## TASK BRIEF
Repeat exactly, and only, the lines from the one holding "système, extraire des" through the last line of the records below.

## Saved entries

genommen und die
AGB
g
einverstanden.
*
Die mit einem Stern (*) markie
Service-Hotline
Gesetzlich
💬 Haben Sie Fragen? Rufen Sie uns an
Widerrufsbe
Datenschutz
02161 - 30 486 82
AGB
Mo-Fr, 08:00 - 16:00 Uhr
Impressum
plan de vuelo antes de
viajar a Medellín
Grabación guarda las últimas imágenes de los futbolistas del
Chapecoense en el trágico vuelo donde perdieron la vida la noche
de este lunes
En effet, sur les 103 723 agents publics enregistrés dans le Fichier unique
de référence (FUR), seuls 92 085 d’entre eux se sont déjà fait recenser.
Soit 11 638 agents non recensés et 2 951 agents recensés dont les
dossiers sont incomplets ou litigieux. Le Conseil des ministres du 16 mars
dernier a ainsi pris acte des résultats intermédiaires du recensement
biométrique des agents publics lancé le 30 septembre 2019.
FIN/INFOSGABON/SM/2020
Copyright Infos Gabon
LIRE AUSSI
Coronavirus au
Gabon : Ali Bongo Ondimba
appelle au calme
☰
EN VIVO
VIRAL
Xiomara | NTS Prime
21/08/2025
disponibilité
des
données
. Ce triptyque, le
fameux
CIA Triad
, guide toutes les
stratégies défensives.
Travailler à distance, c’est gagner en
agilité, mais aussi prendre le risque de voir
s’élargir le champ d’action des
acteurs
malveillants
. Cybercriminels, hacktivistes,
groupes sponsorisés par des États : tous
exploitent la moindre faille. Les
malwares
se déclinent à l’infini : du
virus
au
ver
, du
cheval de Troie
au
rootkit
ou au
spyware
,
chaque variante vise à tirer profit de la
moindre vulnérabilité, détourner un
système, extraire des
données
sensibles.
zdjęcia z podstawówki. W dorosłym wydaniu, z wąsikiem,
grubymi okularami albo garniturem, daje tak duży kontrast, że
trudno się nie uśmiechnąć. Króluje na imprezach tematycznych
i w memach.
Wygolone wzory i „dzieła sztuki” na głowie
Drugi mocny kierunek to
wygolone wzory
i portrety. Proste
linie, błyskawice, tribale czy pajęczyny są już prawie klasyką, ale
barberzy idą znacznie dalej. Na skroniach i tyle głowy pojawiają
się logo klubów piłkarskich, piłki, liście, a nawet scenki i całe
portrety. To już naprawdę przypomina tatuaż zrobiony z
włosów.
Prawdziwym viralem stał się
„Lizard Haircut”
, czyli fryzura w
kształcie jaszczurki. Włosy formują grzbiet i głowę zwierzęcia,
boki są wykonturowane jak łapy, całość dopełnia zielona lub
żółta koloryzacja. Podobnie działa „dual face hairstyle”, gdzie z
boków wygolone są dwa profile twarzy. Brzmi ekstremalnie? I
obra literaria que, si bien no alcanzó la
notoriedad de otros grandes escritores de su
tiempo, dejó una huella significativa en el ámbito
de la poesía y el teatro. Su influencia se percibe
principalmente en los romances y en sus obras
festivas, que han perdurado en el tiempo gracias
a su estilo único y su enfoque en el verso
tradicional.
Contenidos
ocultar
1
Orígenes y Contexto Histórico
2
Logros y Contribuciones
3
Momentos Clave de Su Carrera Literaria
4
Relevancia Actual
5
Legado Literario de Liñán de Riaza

## ANSWER SECTION
système, extraire des
données
sensibles.
zdjęcia z podstawówki. W dorosłym wydaniu, z wąsikiem,
grubymi okularami albo garniturem, daje tak duży kontrast, że
trudno się nie uśmiechnąć. Króluje na imprezach tematycznych
i w memach.
Wygolone wzory i „dzieła sztuki” na głowie
Drugi mocny kierunek to
wygolone wzory
i portrety. Proste
linie, błyskawice, tribale czy pajęczyny są już prawie klasyką, ale
barberzy idą znacznie dalej. Na skroniach i tyle głowy pojawiają
się logo klubów piłkarskich, piłki, liście, a nawet scenki i całe
portrety. To już naprawdę przypomina tatuaż zrobiony z
włosów.
Prawdziwym viralem stał się
„Lizard Haircut”
, czyli fryzura w
kształcie jaszczurki. Włosy formują grzbiet i głowę zwierzęcia,
boki są wykonturowane jak łapy, całość dopełnia zielona lub
żółta koloryzacja. Podobnie działa „dual face hairstyle”, gdzie z
boków wygolone są dwa profile twarzy. Brzmi ekstremalnie? I
obra literaria que, si bien no alcanzó la
notoriedad de otros grandes escritores de su
tiempo, dejó una huella significativa en el ámbito
de la poesía y el teatro. Su influencia se percibe
principalmente en los romances y en sus obras
festivas, que han perdurado en el tiempo gracias
a su estilo único y su enfoque en el verso
tradicional.
Contenidos
ocultar
1
Orígenes y Contexto Histórico
2
Logros y Contribuciones
3
Momentos Clave de Su Carrera Literaria
4
Relevancia Actual
5
Legado Literario de Liñán de Riaza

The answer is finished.